Former Essendon coach Mark Thompson claims James Hird was among the “three main players” of the AFL club’s controversial supplements program.
Speaking to 3AW on Saturday, Thompson immediately added that he did not mean Hird, sports scientist Stephen Dank and fitness boss Dean Robinson were legally responsible.
But he said they were the people who wanted the regime at the club.
Thompson also said the Bombers were “drowning” because of the ongoing saga and players were suffering.
“That’s not saying who’s responsible for it legally and HR-wise, to create a safe workplace,” Thompson said.
“(It’s) only who wanted the program – those three boys (Hird, Dank and Robinson) are the three main players.
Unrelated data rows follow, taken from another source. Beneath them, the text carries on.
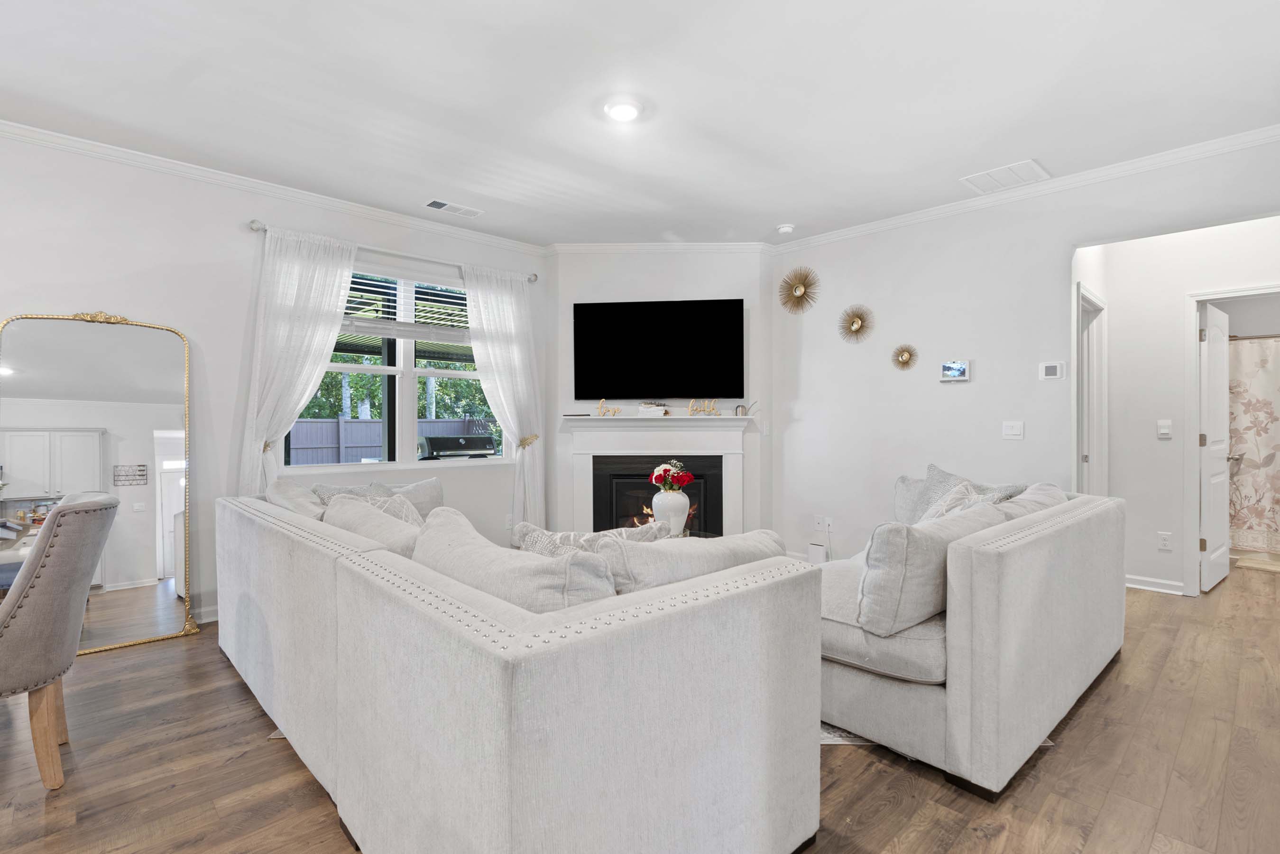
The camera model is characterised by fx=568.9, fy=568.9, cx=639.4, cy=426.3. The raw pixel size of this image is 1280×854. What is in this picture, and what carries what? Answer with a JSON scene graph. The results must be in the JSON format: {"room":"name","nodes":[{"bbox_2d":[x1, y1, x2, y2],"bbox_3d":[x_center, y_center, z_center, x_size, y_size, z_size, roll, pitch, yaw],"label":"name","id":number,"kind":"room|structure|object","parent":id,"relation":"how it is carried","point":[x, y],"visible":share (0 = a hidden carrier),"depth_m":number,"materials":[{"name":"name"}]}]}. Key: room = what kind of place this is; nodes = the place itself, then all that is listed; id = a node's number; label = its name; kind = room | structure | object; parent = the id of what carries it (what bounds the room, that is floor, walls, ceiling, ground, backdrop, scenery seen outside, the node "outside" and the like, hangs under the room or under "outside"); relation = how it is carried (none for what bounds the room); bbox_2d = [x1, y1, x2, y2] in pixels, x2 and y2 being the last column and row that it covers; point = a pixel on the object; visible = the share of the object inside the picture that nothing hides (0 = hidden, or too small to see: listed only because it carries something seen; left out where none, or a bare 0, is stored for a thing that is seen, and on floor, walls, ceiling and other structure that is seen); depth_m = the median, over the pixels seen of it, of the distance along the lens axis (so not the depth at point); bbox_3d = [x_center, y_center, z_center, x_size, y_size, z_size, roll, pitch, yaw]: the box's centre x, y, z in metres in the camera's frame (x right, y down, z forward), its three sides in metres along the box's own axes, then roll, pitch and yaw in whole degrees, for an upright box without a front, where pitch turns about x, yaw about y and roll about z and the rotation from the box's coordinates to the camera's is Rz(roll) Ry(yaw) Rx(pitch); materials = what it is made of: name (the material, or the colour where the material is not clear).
{"room":"living room","nodes":[
{"label":"living room","id":0,"kind":"room"},
{"bbox_2d":[0,129,548,632],"bbox_3d":[-2.976,-0.180,3.204,6.000,2.754,0.152,-1,1,-44],"label":"left wall","id":1,"kind":"structure","parent":0,"point":[133,297],"depth_m":3.46,"materials":[{"name":"white paint"}]},
{"bbox_2d":[191,604,219,624],"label":"baseboard","id":2,"kind":"structure","parent":1,"relation":"attached to","point":[211,618],"depth_m":3.47,"materials":[{"name":"white paint"}]},
{"bbox_2d":[0,118,545,257],"bbox_3d":[-2.882,-1.518,3.210,5.555,0.084,0.073,-1,1,-44],"label":"crown molding","id":3,"kind":"structure","parent":1,"relation":"attached to","point":[33,133],"depth_m":3.56,"materials":[{"name":"white paint"}]},
{"bbox_2d":[248,218,539,282],"bbox_3d":[-1.699,-1.254,4.222,2.005,0.063,0.129,-1,1,-44],"label":"curtain rod","id":4,"kind":"object","parent":1,"relation":"attached to","point":[256,227],"visible":0.69,"depth_m":4.03,"materials":[{"name":"silver metal"}]},
{"bbox_2d":[236,225,354,490],"bbox_3d":[-2.199,-0.054,3.685,0.649,2.391,0.137,-1,1,-44],"label":"curtain","id":5,"kind":"object","parent":4,"relation":"hanging from","point":[324,349],"visible":0.68,"depth_m":3.65,"materials":[{"name":"white fabric"}]},
{"bbox_2d":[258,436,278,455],"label":"curtain tieback","id":6,"kind":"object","parent":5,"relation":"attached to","point":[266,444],"visible":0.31,"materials":[{"name":"gold metal"}]},
{"bbox_2d":[459,262,546,524],"bbox_3d":[-1.079,-0.066,4.646,0.708,2.429,0.127,-1,1,-44],"label":"curtain","id":7,"kind":"object","parent":4,"relation":"hanging from","point":[502,339],"visible":0.79,"depth_m":4.66,"materials":[{"name":"white fabric"}]},
{"bbox_2d":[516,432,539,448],"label":"curtain tieback","id":8,"kind":"object","parent":7,"relation":"attached to","point":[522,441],"visible":0.58,"depth_m":4.70,"materials":[{"name":"gold metal"}]},
{"bbox_2d":[284,259,507,469],"bbox_3d":[-1.757,-0.421,4.318,1.690,1.445,0.130,-1,1,-44],"label":"window","id":9,"kind":"structure","parent":1,"relation":"in","point":[444,372],"depth_m":4.30,"materials":[{"name":"white glass"}]},
{"bbox_2d":[340,268,470,341],"bbox_3d":[-1.746,-0.937,4.346,1.267,0.499,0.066,-1,1,-44],"label":"window blind","id":10,"kind":"object","parent":9,"relation":"attached to","point":[414,327],"visible":0.64,"depth_m":4.29,"materials":[{"name":"white plastic"}]},
{"bbox_2d":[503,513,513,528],"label":"wall socket","id":11,"kind":"object","parent":1,"relation":"attached to","point":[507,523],"visible":0.95,"depth_m":4.75,"materials":[{"name":"white plastic"}]},
{"bbox_2d":[0,0,1279,245],"bbox_3d":[0.200,-1.590,1.998,8.285,0.111,6.490,-1,1,-44],"label":"ceiling","id":12,"kind":"structure","parent":0,"point":[802,215],"depth_m":2.65,"materials":[{"name":"white paint"}]},
{"bbox_2d":[423,198,481,216],"bbox_3d":[-1.335,-1.555,4.050,0.369,0.014,0.167,-1,1,-44],"label":"ceiling vent","id":13,"kind":"object","parent":12,"relation":"attached to","point":[442,207],"visible":0.99,"depth_m":4.03,"materials":[{"name":"white metal"}]},
{"bbox_2d":[602,98,643,121],"bbox_3d":[-0.081,-1.538,2.785,0.192,0.033,0.192,-1,1,-44],"label":"ceiling light","id":14,"kind":"object","parent":12,"relation":"attached to","point":[624,110],"visible":0.98,"depth_m":2.75,"materials":[{"name":"white"}]},
{"bbox_2d":[775,222,794,233],"bbox_3d":[1.138,-1.546,4.459,0.134,0.040,0.136,-1,1,-44],"label":"smoke detector","id":15,"kind":"object","parent":12,"relation":"attached to","point":[785,227],"visible":0.99,"depth_m":4.42,"materials":[{"name":"white plastic"}]},
{"bbox_2d":[960,158,1050,194],"bbox_3d":[2.281,-1.557,3.555,0.336,0.014,0.416,-1,1,-44],"label":"ceiling vent","id":16,"kind":"object","parent":12,"relation":"attached to","point":[993,172],"visible":0.99,"depth_m":3.53,"materials":[{"name":"white metal"}]},
{"bbox_2d":[0,561,1279,853],"bbox_3d":[1.020,1.241,2.654,10.672,0.099,7.064,-1,1,-44],"label":"floor","id":17,"kind":"structure","parent":0,"point":[269,755],"depth_m":1.99,"materials":[{"name":"brown wood"}]},
{"bbox_2d":[0,490,120,791],"bbox_3d":[-2.243,0.720,1.949,0.678,0.965,0.563,0,1,-32],"label":"dining chair","id":18,"kind":"object","parent":17,"relation":"on","point":[76,513],"visible":1,"depth_m":1.88,"materials":[{"name":"fabric"}]},
{"bbox_2d":[0,308,198,655],"bbox_3d":[-2.945,0.278,3.097,0.824,1.838,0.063,-1,1,-44],"label":"floor mirror","id":19,"kind":"object","parent":17,"relation":"on","point":[31,352],"visible":0.9,"depth_m":3.12,"materials":[{"name":"mirror"}]},
{"bbox_2d":[216,483,820,853],"bbox_3d":[-0.732,0.765,2.405,1.163,0.842,2.816,-1,1,-44],"label":"sofa","id":20,"kind":"object","parent":17,"relation":"on","point":[319,526],"visible":0.98,"depth_m":1.37,"materials":[{"name":"fabric"}]},
{"bbox_2d":[264,477,326,519],"bbox_3d":[-1.738,0.487,2.969,0.316,0.429,0.634,-1,1,-44],"label":"throw pillow","id":21,"kind":"object","parent":20,"relation":"on","point":[289,491],"visible":0.32,"depth_m":2.86,"materials":[{"name":"fabric"}]},
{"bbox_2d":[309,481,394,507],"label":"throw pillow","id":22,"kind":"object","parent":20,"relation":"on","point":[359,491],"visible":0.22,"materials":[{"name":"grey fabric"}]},
{"bbox_2d":[321,491,425,556],"bbox_3d":[-1.067,0.512,2.310,0.298,0.419,0.778,-1,1,-44],"label":"throw pillow","id":23,"kind":"object","parent":20,"relation":"on","point":[352,513],"visible":0.36,"depth_m":2.19,"materials":[{"name":"fabric"}]},
{"bbox_2d":[312,478,444,519],"bbox_3d":[-1.417,0.503,3.210,0.707,0.409,0.259,-1,1,-44],"label":"throw pillow","id":24,"kind":"object","parent":20,"relation":"on","point":[424,486],"visible":0.25,"depth_m":3.25,"materials":[{"name":"grey fabric"}]},
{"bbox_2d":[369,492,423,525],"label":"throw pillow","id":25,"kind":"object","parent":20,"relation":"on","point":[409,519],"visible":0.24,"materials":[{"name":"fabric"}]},
{"bbox_2d":[411,506,616,612],"bbox_3d":[-0.393,0.502,1.642,0.301,0.438,0.794,-1,1,-44],"label":"throw pillow","id":26,"kind":"object","parent":20,"relation":"on","point":[452,543],"visible":0.48,"depth_m":1.49,"materials":[{"name":"fabric"}]},
{"bbox_2d":[515,519,670,555],"bbox_3d":[-0.157,0.542,2.056,0.599,0.417,0.257,0,0,3],"label":"throw pillow","id":27,"kind":"object","parent":20,"relation":"on","point":[572,536],"visible":0.27,"depth_m":2.03,"materials":[{"name":"fabric"}]},
{"bbox_2d":[590,527,789,594],"bbox_3d":[0.155,0.519,1.796,0.719,0.407,0.303,0,1,-34],"label":"throw pillow","id":28,"kind":"object","parent":20,"relation":"on","point":[714,551],"visible":0.43,"depth_m":1.63,"materials":[{"name":"fabric"}]},
{"bbox_2d":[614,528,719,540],"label":"coffee table","id":29,"kind":"object","parent":17,"relation":"on","point":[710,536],"visible":0.08,"depth_m":3.91,"materials":[{"name":"glass"}]},
{"bbox_2d":[651,487,690,535],"bbox_3d":[0.200,0.572,3.717,0.247,0.322,0.250,-1,1,-44],"label":"vase","id":30,"kind":"object","parent":29,"relation":"on","point":[672,513],"visible":0.8,"depth_m":3.62,"materials":[{"name":"white ceramic"}]},
{"bbox_2d":[649,459,695,491],"bbox_3d":[0.209,0.358,3.742,0.240,0.264,0.258,-1,1,-44],"label":"flower bouquet","id":31,"kind":"object","parent":30,"relation":"in","point":[685,476],"visible":0.91,"depth_m":3.69,"materials":[{"name":"red plant"}]},
{"bbox_2d":[806,541,826,563],"bbox_3d":[1.453,1.064,4.668,0.077,0.204,0.132,-1,1,-44],"label":"router","id":32,"kind":"object","parent":17,"relation":"on","point":[812,548],"visible":0.89,"depth_m":4.64,"materials":[{"name":"white plastic"}]},
{"bbox_2d":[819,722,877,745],"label":"rug","id":33,"kind":"object","parent":17,"relation":"on","point":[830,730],"visible":0.06,"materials":[{"name":"carpet"}]},
{"bbox_2d":[817,466,1123,799],"bbox_3d":[1.403,0.736,2.886,2.095,0.889,1.214,-1,1,-44],"label":"right sofa","id":34,"kind":"object","parent":17,"relation":"on","point":[1013,571],"visible":0.69,"depth_m":2.03,"materials":[{"name":"beige fabric"}]},
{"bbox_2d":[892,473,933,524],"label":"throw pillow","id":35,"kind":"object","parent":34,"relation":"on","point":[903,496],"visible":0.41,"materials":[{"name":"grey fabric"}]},
{"bbox_2d":[854,502,1004,634],"bbox_3d":[1.090,0.521,2.198,0.654,0.426,0.267,-1,1,-44],"label":"throw pillow","id":36,"kind":"object","parent":34,"relation":"on","point":[897,543],"visible":0.85,"depth_m":2.01,"materials":[{"name":"fabric"}]},
{"bbox_2d":[890,462,1022,523],"bbox_3d":[1.766,0.474,3.255,0.276,0.475,0.589,0,1,-18],"label":"throw pillow","id":37,"kind":"object","parent":34,"relation":"on","point":[933,469],"visible":0.32,"depth_m":3.30,"materials":[{"name":"grey fabric"}]},
{"bbox_2d":[994,481,1068,519],"bbox_3d":[1.927,0.492,2.842,0.729,0.417,0.313,-1,1,-44],"label":"throw pillow","id":38,"kind":"object","parent":34,"relation":"on","point":[1015,503],"visible":0.25,"depth_m":2.72,"materials":[{"name":"fabric"}]},
{"bbox_2d":[1232,553,1279,573],"bbox_3d":[5.375,1.157,4.647,0.539,0.015,0.690,-1,1,-44],"label":"bath mat","id":39,"kind":"object","parent":17,"relation":"on","point":[1261,566],"visible":0.97,"depth_m":4.74,"materials":[{"name":"beige carpet"}]},
{"bbox_2d":[547,248,771,541],"bbox_3d":[0.178,-0.189,4.998,2.016,2.769,0.140,0,0,2],"label":"fireplace wall","id":40,"kind":"structure","parent":0,"point":[747,277],"depth_m":4.93,"materials":[{"name":"white paint"}]},
{"bbox_2d":[560,414,754,535],"bbox_3d":[0.166,0.520,4.882,1.744,1.201,0.302,0,0,2],"label":"fireplace","id":41,"kind":"object","parent":40,"relation":"attached to","point":[587,474],"visible":0.82,"depth_m":4.87,"materials":[{"name":"white paint"}]},
{"bbox_2d":[597,398,621,416],"bbox_3d":[-0.254,-0.157,4.777,0.205,0.144,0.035,0,0,-1],"label":"word sign","id":42,"kind":"object","parent":41,"relation":"on","point":[614,411],"visible":1,"depth_m":4.77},
{"bbox_2d":[637,401,667,416],"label":"books","id":43,"kind":"object","parent":41,"relation":"on","point":[655,409],"visible":0.98,"depth_m":4.71,"materials":[{"name":"white paper"}]},
{"bbox_2d":[687,398,719,415],"bbox_3d":[0.531,-0.162,4.744,0.293,0.145,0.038,0,0,-1],"label":"word sign","id":44,"kind":"object","parent":41,"relation":"on","point":[690,409],"visible":1,"depth_m":4.73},
{"bbox_2d":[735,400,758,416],"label":"ornament","id":45,"kind":"object","parent":41,"relation":"on","point":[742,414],"visible":0.99,"depth_m":4.80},
{"bbox_2d":[572,297,744,400],"bbox_3d":[0.161,-0.648,4.876,1.472,0.849,0.091,0,1,4],"label":"television","id":46,"kind":"object","parent":40,"relation":"attached to","point":[662,317],"visible":0.99,"depth_m":4.82,"materials":[{"name":"black"}]},
{"bbox_2d":[545,240,772,254],"bbox_3d":[0.169,-1.537,4.893,1.919,0.088,0.074,0,0,1],"label":"crown molding","id":47,"kind":"structure","parent":40,"relation":"attached to","point":[579,247],"depth_m":4.89,"materials":[{"name":"white paint"}]},
{"bbox_2d":[767,134,1279,582],"bbox_3d":[2.608,-0.196,3.701,0.126,2.750,4.272,-1,1,-44],"label":"right wall","id":48,"kind":"structure","parent":0,"point":[1070,244],"depth_m":4.05,"materials":[{"name":"white paint"}]},
{"bbox_2d":[777,266,819,313],"bbox_3d":[1.326,-1.142,4.778,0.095,0.403,0.417,-1,1,-44],"label":"sunburst mirror","id":49,"kind":"object","parent":48,"relation":"attached to","point":[797,290],"visible":1,"depth_m":4.77,"materials":[{"name":"gold metal"}]},
{"bbox_2d":[812,514,824,529],"bbox_3d":[1.484,0.794,4.704,0.021,0.120,0.077,-1,1,-44],"label":"wall socket","id":50,"kind":"object","parent":48,"relation":"attached to","point":[820,521],"visible":0.99,"depth_m":4.70,"materials":[{"name":"white plastic"}]},
{"bbox_2d":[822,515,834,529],"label":"wall socket","id":51,"kind":"object","parent":48,"relation":"attached to","point":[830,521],"visible":0.99,"depth_m":4.65,"materials":[{"name":"white plastic"}]},
{"bbox_2d":[837,303,874,343],"bbox_3d":[1.700,-0.806,4.500,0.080,0.323,0.326,-1,1,-44],"label":"sunburst mirror","id":52,"kind":"object","parent":48,"relation":"attached to","point":[858,327],"visible":0.99,"depth_m":4.49,"materials":[{"name":"gold"}]},
{"bbox_2d":[891,343,918,369],"bbox_3d":[1.987,-0.523,4.292,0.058,0.202,0.211,-1,1,-44],"label":"sunburst mirror","id":53,"kind":"object","parent":48,"relation":"attached to","point":[905,359],"visible":0.99,"depth_m":4.28,"materials":[{"name":"gold"}]},
{"bbox_2d":[939,359,970,381],"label":"control panel","id":54,"kind":"object","parent":48,"relation":"attached to","point":[955,367],"visible":0.98,"depth_m":3.97,"materials":[{"name":"white plastic"}]},
{"bbox_2d":[1001,420,1023,439],"bbox_3d":[2.467,0.023,3.761,0.015,0.117,0.115,-1,1,-44],"label":"light switch","id":55,"kind":"object","parent":48,"relation":"attached to","point":[1010,431],"visible":0.96,"depth_m":3.76,"materials":[{"name":"white plastic"}]},
{"bbox_2d":[770,123,1279,250],"bbox_3d":[2.640,-1.528,3.577,0.068,0.085,4.314,-1,1,-44],"label":"crown molding","id":56,"kind":"structure","parent":48,"relation":"attached to","point":[1268,133],"depth_m":3.58,"materials":[{"name":"white paint"}]},
{"bbox_2d":[1038,360,1064,379],"bbox_3d":[2.657,-0.362,3.670,0.025,0.113,0.125,-1,1,-44],"label":"thermostat","id":57,"kind":"object","parent":48,"relation":"attached to","point":[1053,369],"visible":0.98,"depth_m":3.66,"materials":[{"name":"white plastic"}]},
{"bbox_2d":[1080,216,1279,594],"bbox_3d":[4.018,-0.200,3.865,0.129,2.725,1.591,-1,1,-44],"label":"hallway wall","id":58,"kind":"structure","parent":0,"point":[1248,274],"depth_m":4.09,"materials":[{"name":"white paint"}]},
{"bbox_2d":[1077,282,1108,494],"bbox_3d":[3.118,0.118,3.996,0.919,2.100,0.157,-1,1,-44],"label":"door frame","id":59,"kind":"structure","parent":58,"relation":"attached to","point":[1081,302],"depth_m":4.17,"materials":[{"name":"white paint"}]},
{"bbox_2d":[1123,573,1186,594],"bbox_3d":[3.596,1.130,4.116,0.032,0.090,1.069,-1,1,-44],"label":"baseboard","id":60,"kind":"structure","parent":58,"relation":"attached to","point":[1138,585],"depth_m":4.07,"materials":[{"name":"white paint"}]},
{"bbox_2d":[1156,419,1172,437],"bbox_3d":[3.822,0.013,4.145,0.019,0.120,0.073,-1,1,-44],"label":"light switch","id":61,"kind":"object","parent":58,"relation":"attached to","point":[1163,431],"visible":0.98,"depth_m":4.14,"materials":[{"name":"white plastic"}]},
{"bbox_2d":[1157,531,1172,550],"bbox_3d":[3.715,0.812,4.026,0.009,0.119,0.069,-1,1,-44],"label":"wall socket","id":62,"kind":"object","parent":58,"relation":"attached to","point":[1163,541],"visible":0.98,"depth_m":4.02,"materials":[{"name":"white plastic"}]},
{"bbox_2d":[1184,284,1279,594],"bbox_3d":[4.185,0.136,3.741,0.159,2.088,0.890,-1,1,-44],"label":"door frame","id":63,"kind":"structure","parent":58,"relation":"attached to","point":[1193,459],"depth_m":3.96,"materials":[{"name":"white paint"}]},
{"bbox_2d":[1198,300,1231,592],"bbox_3d":[4.300,0.148,4.246,0.752,2.015,0.164,-1,1,-44],"label":"door","id":64,"kind":"structure","parent":63,"relation":"attached to","point":[1208,337],"depth_m":4.13,"materials":[{"name":"white paint"}]},
{"bbox_2d":[1226,332,1279,340],"bbox_3d":[5.539,-0.769,4.672,0.085,0.060,1.468,-1,1,-44],"label":"shower rod","id":65,"kind":"object","parent":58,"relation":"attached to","point":[1256,337],"visible":0.73,"depth_m":4.88,"materials":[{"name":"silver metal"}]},
{"bbox_2d":[1226,335,1279,550],"bbox_3d":[5.556,0.154,4.760,0.086,1.758,1.639,-1,1,-44],"label":"shower curtain","id":66,"kind":"object","parent":65,"relation":"hanging from","point":[1256,372],"visible":0.77,"depth_m":4.95,"materials":[{"name":"fabric"}]},
{"label":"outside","id":67,"kind":"structure","parent":0,"visible":0},
{"label":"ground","id":68,"kind":"structure","parent":67,"visible":0},
{"bbox_2d":[285,415,494,463],"bbox_3d":[-5.323,0.608,11.786,9.510,1.562,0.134,-1,1,-44],"label":"fence","id":69,"kind":"object","parent":68,"relation":"on","point":[462,424],"visible":0.33,"depth_m":11.44,"materials":[{"name":"grey wood"}]},
{"bbox_2d":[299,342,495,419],"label":"tree","id":70,"kind":"object","parent":68,"relation":"on","point":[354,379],"visible":0.17,"materials":[{"name":"green plant"}]},
{"bbox_2d":[419,433,496,458],"bbox_3d":[-2.014,0.489,6.386,0.815,0.754,0.552,-1,1,-44],"label":"grill","id":71,"kind":"object","parent":68,"relation":"on","point":[434,441],"visible":0.86,"depth_m":6.21,"materials":[{"name":"black metal"}]}
]}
“That’s not saying they’re the three most guilty at all.
“(It’s) who got the program there, who actually ran it and drove it and talked about it.”
Thompson also said that under law, AFL chairman Mike Fitzpatrick was legally responsible because of the contract between players, their clubs and the league.
“For me, the whole thing is about providing a safe workplace,” he said.
“Do you know who’s most responsible there? It’s the chairman of the AFL because it’s a (tripartite) agreement.
“I’m not saying the AFL is most responsible – I’m just saying, by law, that’s what happens.”
Thompson was an assistant under Hird while the supplements program was in place at Essendon in 2012.
He was interim coach last year as Hird served a 12-month AFL suspension.
Thompson, who was also fined by the AFL, left the club late last year when he and Essendon could not agree on a new role for him.
Essendon are having a wretched season and the WADA decision to continue anti-doping action against 34 current and former players has undoubtedly affected morale.
“They need to be able to find a way to go forward,” Thompson said of the Bombers.
“The club is just treading water, going backwards – it’s drowning.
“You look at the playing group, which is the most important, most significant group of people in the brand of Essendon – they’re just nowhere, they’re lost.
“We’ve damaged them mentally.
“We’ve taken away their life in so many ways.”
Thompson said there were Essendon players who simply were not enjoying the game.
“Some of them are still not in love with football – that’s the problem.
“It’s not about getting away from Essendon, going somewhere else.”
Thompson also blasted Essendon management practices during and after the supplements program.
“The way the club was managed at the time this took place was really poor and that’s why we’ve been fined and we’re accepting guilt,” he said.
“Have they done enough to rectify that … and where we are right now?
“You could probably, honestly say `no’, because it’s not working.
“You have a systematic injection program at your club, is that viewed upon as being safe? It probably wasn’t.”
And Thompson claimed some board members knew what was going on with the supplements program.
Thompson is also unsure whether Hird will coach next year.